With only the lepers, his wife and himself to do all the work from forest reclamation to leprosy treatment, it was a battle for survival at first. But soon, the first well was dug, and a year later a pair of ageing bullocks was donated to them. At the end of three years they were self-sufficient, apart from sugar, oil and salt. By then, the numbers had grown: there were 60 patients and six wells.
Anandwan thrived and grew through the '50s and early '60s and the Government donated more land to the Samiti. Trees were felled, rocks uprooted, and lush green fields, which produced three times the local crop yields, appeared.
"But I was determined that Anandwan should be as much like a normal community as possible," says Amte proudly, "and, like any good community, should make a contribution to the outside world."
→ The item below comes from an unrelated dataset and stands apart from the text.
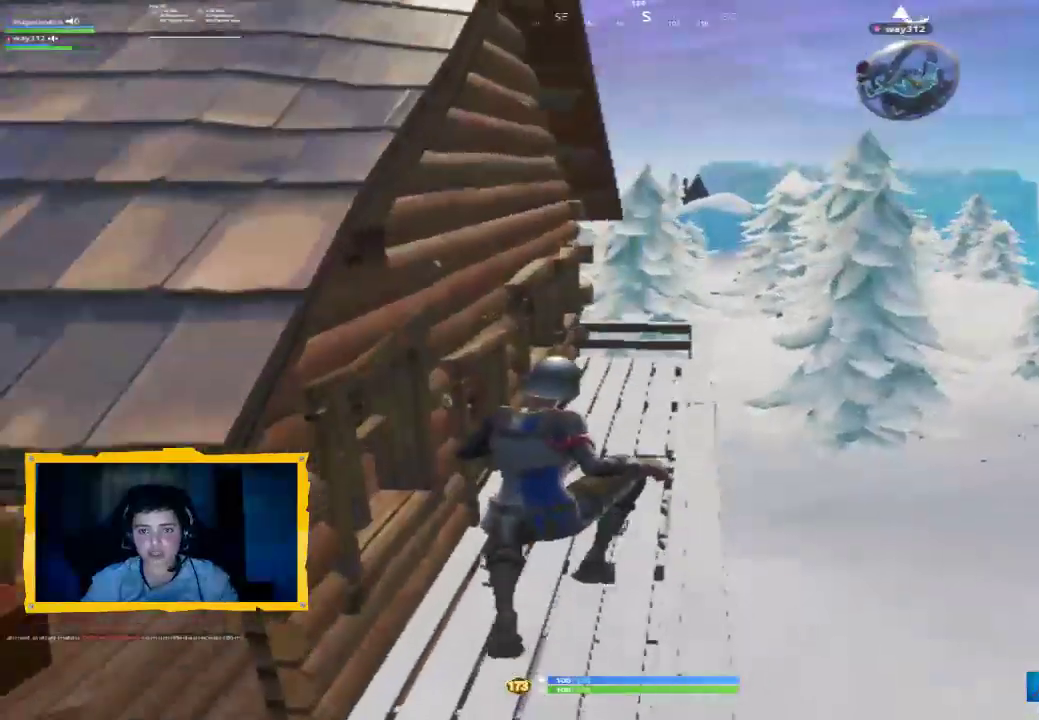
{"buttons": [], "left_stick": "down-left", "right_stick": "left", "events": [[167, "left_stick", "down-left"], [167, "right_stick", "up-left"], [267, "R1", "down"], [267, "right_stick", "center"], [400, "R1", "up"], [467, "right_stick", "left"]]}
In 1962, at the time of the Chinese aggression, the lepers staged a drama for local villagers, and raised Rs 2,000 for the National Relief Fund. Two years later, they decided to build a college for the town of Warora. Everything, from brick laying and construction to furniture-making and electricity installation, was done by Anandwan's residents, and most of the Rs 2.5 lakh spent on it came from the farm produce. Says Amte: "The beneficiaries had become the benefactors."